As I was typing this (now yesterday), my very awesome nurse called to tell me that she told the scheduling person that I HAD to come to the regular office for the IUI's -- so they got me in, for both rounds. I can't tell you how grateful I am for her, and for that. For whatever reason, knowing that I was going to have to go to another doctor, in a far away place was such a small thing that suddenly completely overwhelmed me. For me, I guess in part its sitting around in an office filled with so many sad people, knowing you're another number in this great big machine, and every personal element (your nurse, your doctor, the familiarity of at least that office) gets stripped away, it just reminds you of why you're there in the first place, and it reminds you that you are only one thing to them: 760122.

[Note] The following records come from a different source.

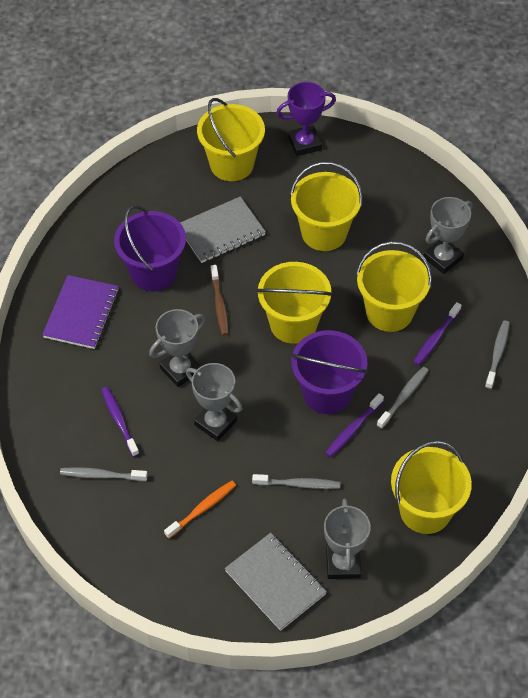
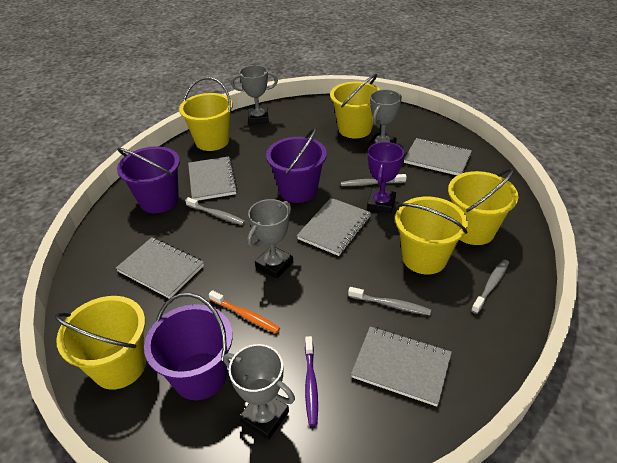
brown toothbrush: 1 -> 0
grey notebook: 2 -> 5
purple bucket: 2 -> 3
purple notebook: 1 -> 0
purple toothbrush: 3 -> 1

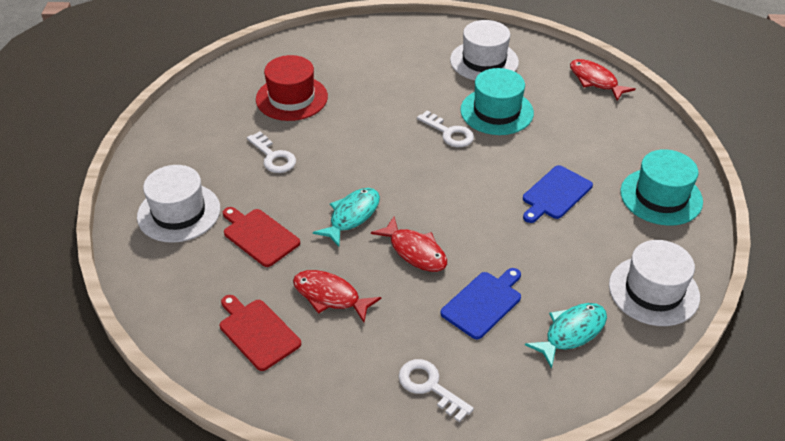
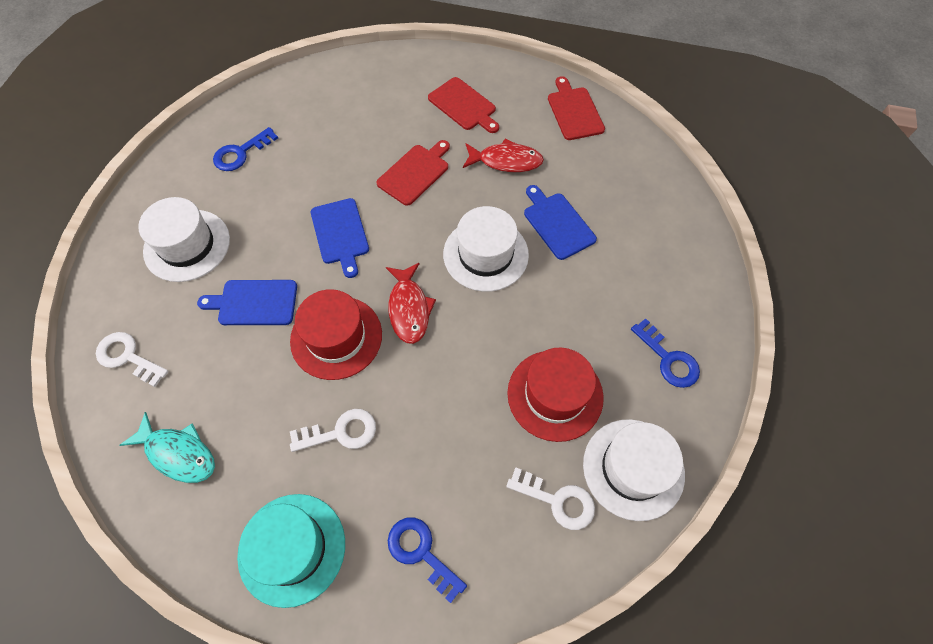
blue cutting board: 2 -> 3
blue key: 0 -> 3
red cutting board: 2 -> 3
red fish: 3 -> 2
red hat: 1 -> 2
turquoise fish: 2 -> 1
turquoise hat: 2 -> 1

My nurse, is the silver lining...and by just making an extra effort for me to get into my office today and tomorrow, really, really, helped give me back some perspective. It just really hit me again:

I continue to feel overwhelmed and struggle to make sense of all of this.
I've also come to a realization....

June 1, 2011

Let's Try It Again

IUI Round Two is officially underway. The doctor increased my Clomid to 100 mg, and this time I did not act like a total psycho beotch, and in fact felt pretty darn good. I go back on the 3rd to see how many little follicles I have produced, and looks like we'll be sperminating me on June 4 & 5.